The formation of the first joint stock company was, some say, the seminal event of the last 500 years.
Through its innovative legal structure, it allowed entrepreneurs to aggregate investment capital and mitigate risk. This in turn catalyzed the financing of the Age of Exploration and marked the birth of capitalism, unleashing unprecedented opportunity as European powers rose and fell (and unleashing devastation as they battled through the centuries over resources across the Americas, Africa, and Asia).
Today marks another seminal event in the history of capitalism.
Today, Delaware—the touchstone of American corporate law, and thus the American corporation and capital markets—introduced benefit corporation legislation. This legislation creates a new type of corporation that will have similarly powerful effects, unleashing an Age of Social Innovation and marking a tipping point in the evolution of capitalism.
The Delaware Bar, Chancery Court, and elected officials spent the last several years examining various legal innovations, including benefit corporation legislation that has been signed into law in 12 states (and that is moving forward in more than a dozen others) and alternative models, such as the Flexible Purpose Corporation in California and the Social Purpose Corporation in Washington. The experts in Delaware decided that benefit corporation legislation best meets the needs of the growing market of entrepreneurs and investors interested in using business as a force for good. Importantly, with Delaware on board, leading social entrepreneurs and impact investors now have a clear path to scale via the public capital markets.
By requiring that Delaware benefit corporations “operate in a responsible and sustainable manner” and that their directors “balance the [financial] interests of stockholders … [with] the best interests of those materially affected by the corporation’s conduct” (including their workers, their community, and the environment), Delaware affirms that any new corporate form must be distinct and meaningful. This is accomplished by demonstrating that business exists in the context of society and ought to be accountable for its impact on society, whether or not that impact is captured by a financial statement.
Something as opaque to most of us as redefining the fiduciary duty of directors to include this “balance” requirement is really nothing more than putting into corporate law the higher law that we should do unto others as we would have them do unto us.
It is nothing more and nothing less. It is simple. It is profound.
In a system of corporate law that places an extraordinary—and well-founded—faith in directors’ judgment, benefit corporation legislation simply expands the scope of those things about which we expect directors to exercise their judgment.
And, importantly, this has legal teeth.
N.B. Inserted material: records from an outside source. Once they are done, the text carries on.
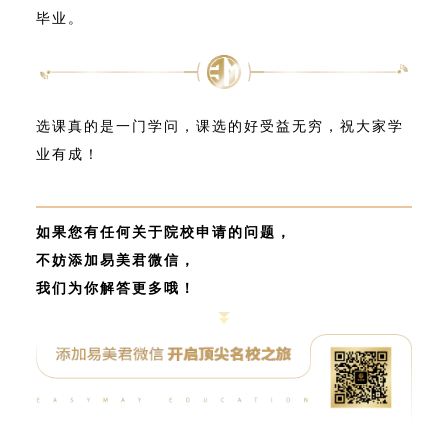
毕业。
选课真的是一门学问，课选的好受益无穷，祝大家学
业有成！
如果您有任何关于院校申请的问题，
不妨添加易美君微信，
我们为你解答更多哦！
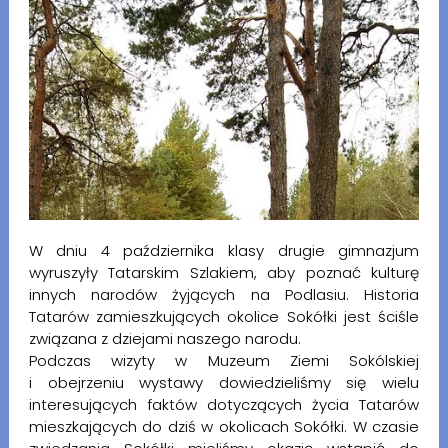
W dniu 4 października klasy drugie gimnazjum
wyruszyły Tatarskim Szlakiem, aby poznać kulturę
innych narodów żyjących na Podlasiu. Historia
Tatarów zamieszkujących okolice Sokółki jest ściśle
związana z dziejami naszego narodu.
Podczas wizyty w Muzeum Ziemi Sokólskiej
i obejrzeniu wystawy dowiedzieliśmy się wielu
interesujących faktów dotyczących życia Tatarów
mieszkających do dziś w okolicach Sokółki. W czasie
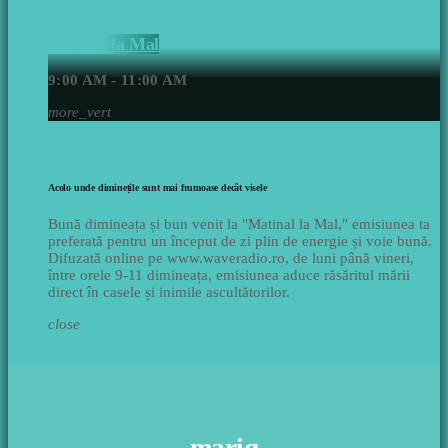
EMISIUNE
Matinal la Mal
9:00 AM - 11:00 AM
more_vert
Matinal la Mal
Acolo unde diminețile sunt mai frumoase decât visele
Bună dimineața și bun venit la "Matinal la Mal," emisiunea ta
preferată pentru un început de zi plin de energie și voie bună.
Difuzată online pe www.waveradio.ro, de luni până vineri,
între orele 9-11 dimineața, emisiunea aduce răsăritul mării
direct în casele și inimile ascultătorilor.
close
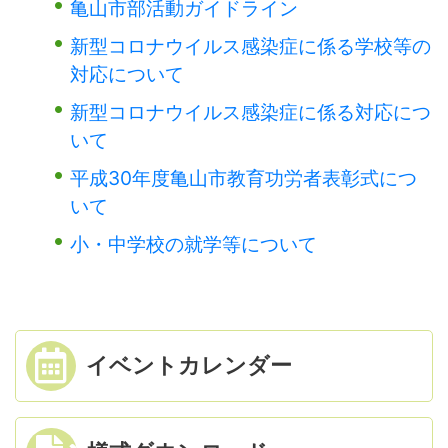
亀山市部活動ガイドライン
新型コロナウイルス感染症に係る学校等の
対応について
新型コロナウイルス感染症に係る対応につ
いて
平成30年度亀山市教育功労者表彰式につ
いて
小・中学校の就学等について
イベント
カレンダー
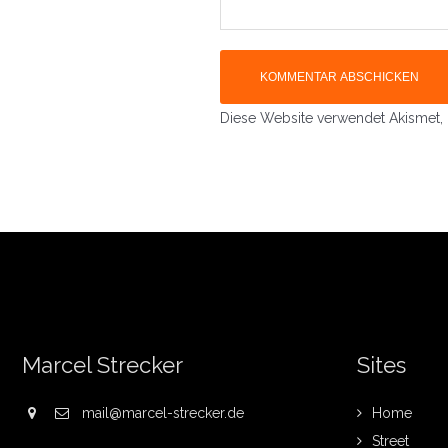
Diese Website verwendet Akismet,
Marcel Strecker
Sites
mail@marcel-strecker.de
Home
Street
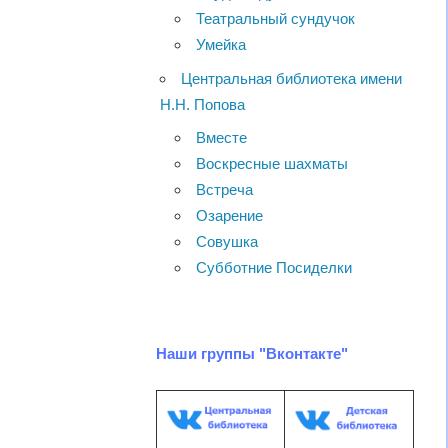
Театральный сундучок
Умейка
Центральная библиотека имени
Н.Н. Попова
Вместе
Воскресные шахматы
Встреча
Озарение
Совушка
Субботние Посиделки
Наши группы "Вконтакте"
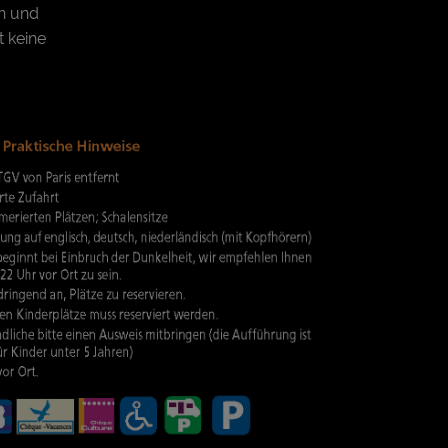
en und
t keine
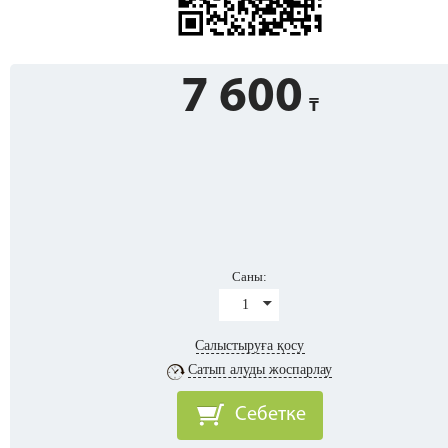
7 600
Саны:
1
Салыстыруға қосу
Сатып алуды жоспарлау
Себетке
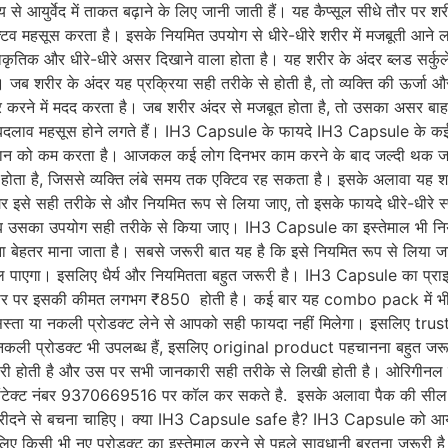
 से आयुर्वेद में ताकत बढ़ाने के लिए जानी जाती हैं। यह कैप्सूल सीधे तौर पर 
 एक्टिव महसूस करता है। इसके नियमित उपयोग से धीरे-धीरे शरीर में मजबूती आ
िक और धीरे-धीरे असर दिखाने वाला होता है। यह शरीर के अंदर ब्लड सर्कुले
। जब शरीर के अंदर यह प्रक्रिया सही तरीके से होती है, तो व्यक्ति की ऊर्जा और
ूर करने में मदद करता है। जब शरीर अंदर से मजबूत होता है, तो उसका असर बाह
 बदलाव महसूस होने लगते हैं। IH3 Capsule के फायदे IH3 Capsule के कई फा
कान को कम करता है। आजकल कई लोग दिनभर काम करने के बाद जल्दी थक जाते ह
 सहायक होता है, जिससे व्यक्ति लंबे समय तक एक्टिव रह सकता है। इसके अलावा य
से सही तरीके से और नियमित रूप से लिया जाए, तो इसके फायदे धीरे-धीरे स्
 जब उसका उपयोग सही तरीके से किया जाए। IH3 Capsule का इस्तेमाल भी निय
ना बेहतर माना जाता है। सबसे जरूरी बात यह है कि इसे नियमित रूप से लिया जाए,
नहीं मिल पाएगा। इसलिए धैर्य और नियमितता बहुत जरूरी है। IH3 Capsule का
ौर पर इसकी कीमत लगभग ₹850 होती है। कई बार यह combo pack में भी उपल
कि सस्ता या नकली प्रोडक्ट लेने से आपको सही फायदा नहीं मिलेगा। इसलिए t
 नकली प्रोडक्ट भी उपलब्ध हैं, इसलिए original product पहचानना बहुत 
ुथरी होती है और उस पर सभी जानकारी सही तरीके से लिखी होती है। ओरिगीनल 
 नंबर 9370669516 पर कॉल कर सकते है. इसके अलावा पैक की सील सही तर
ने से बचना चाहिए। क्या IH3 Capsule safe है? IH3 Capsule को आयुर्वेदि
सलिए किसी भी नए प्रोडक्ट का इस्तेमाल करने से पहले सावधानी बरतना जरूरी 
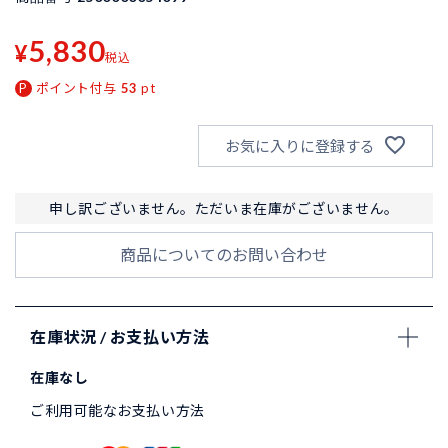
5,830
¥
税込
ポイント付与
53
pt
お気に入りに登録する
申し訳ございません。ただいま在庫がございません。
商品についてのお問い合わせ
在庫状況 / お支払い方法
在庫なし
ご利用可能なお支払い方法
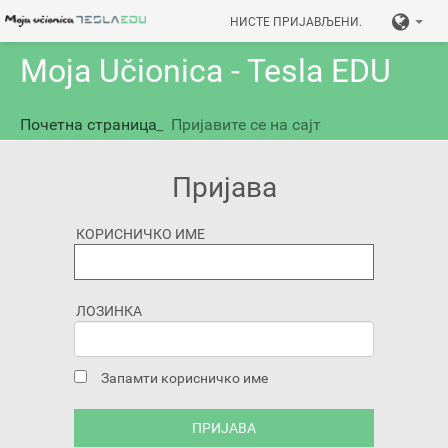
НИСТЕ ПРИЈАВЉЕНИ.
Moja Učionica - Tesla EDU
Почетна страница
_
Пријавите се на сајт
Пријава
КОРИСНИЧКО ИМЕ
ЛОЗИНКА
Запамти корисничко име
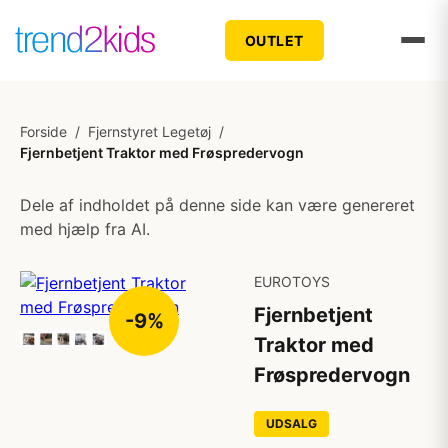
OUTLET
Forside
/
Fjernstyret Legetøj
/
Fjernbetjent Traktor med Frøspredervogn
Dele af indholdet på denne side kan være genereret
med hjælp fra AI.
EUROTOYS
Fjernbetjent
-9%
Traktor med
Frøspredervogn
UDSALG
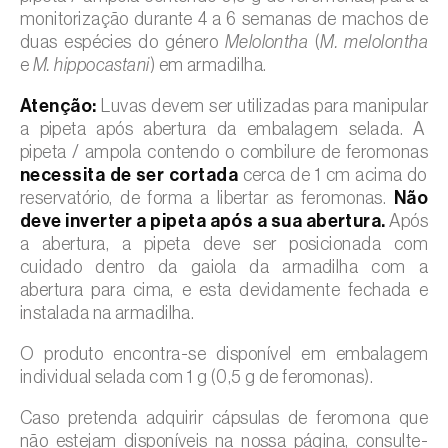
monitorização durante 4 a 6 semanas de machos de
duas espécies do género
Melolontha
(
M. melolontha
e
M. hippocastani
) em armadilha.
Atenção:
Luvas devem ser utilizadas para manipular
a pipeta após abertura da embalagem selada. A
pipeta / ampola contendo o combilure de feromonas
necessita de ser cortada
cerca de 1 cm acima do
reservatório, de forma a libertar as feromonas.
Não
deve inverter a pipeta após a sua abertura.
Após
a abertura, a pipeta deve ser posicionada com
cuidado dentro da gaiola da armadilha com a
abertura para cima, e esta devidamente fechada e
instalada na armadilha.
O produto encontra-se disponível em embalagem
individual selada com 1 g (0,5 g de feromonas).
Caso pretenda adquirir cápsulas de feromona que
não estejam disponíveis na nossa página, consulte-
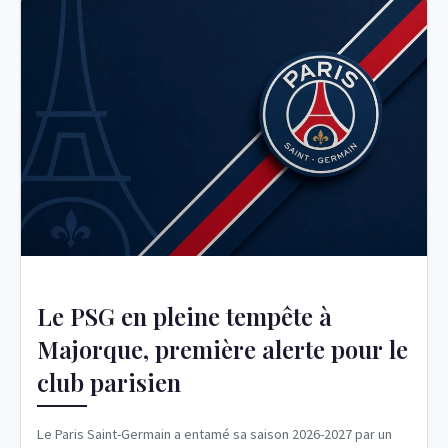
Le PSG en pleine tempête à
Majorque, première alerte pour le
club parisien
Le Paris Saint-Germain a entamé sa saison 2026-2027 par un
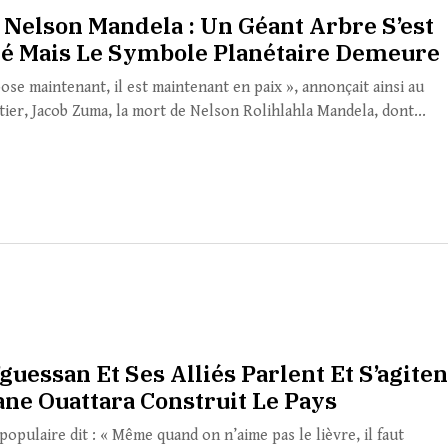
 Nelson Mandela : Un Géant Arbre S’est
é Mais Le Symbole Planétaire Demeure
pose maintenant, il est maintenant en paix », annonçait ainsi au
ier, Jacob Zuma, la mort de Nelson Rolihlahla Mandela, dont...
’guessan Et Ses Alliés Parlent Et S’agiten
ane Ouattara Construit Le Pays
opulaire dit : « Même quand on n’aime pas le lièvre, il faut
Shareholders of benefit corporations are given a right of action to enforce these higher standards of corporate purpose and accountability.
Further, by backing the benefit corporation model, Delaware supports the development of more efficient and effective capital markets by requiring that these new corporations report on their overall social and environmental performance, not just on a single—and potentially narrow—public benefit purpose, as with other alternative models that will inevitably lead to greenwashing.
While Delaware’s benefit corporation legislation does not go as far on the crucial issue of transparency as the legislation passed in the other benefit corporation states (which require annual public reporting against a third-party standard vs. Delaware’s biennial self-reporting to stockholders), it represents a significant step in the right direction. Significantly, in response to this issue, the Colorado Bar has just drafted legislation using Delaware’s basic language but adding a requirement for annual public reporting against a third-party standard. We hope that Delaware will eventually do the same.
While the passage of benefit corporation legislation in Delaware will provide needed legal infrastructure for a new economy that is more inclusive, resilient, and sustainable, it is of course up to entrepreneurs and investors to put the law to good, better, and best use.
Only the next few (hopefully not hundred) years will tell.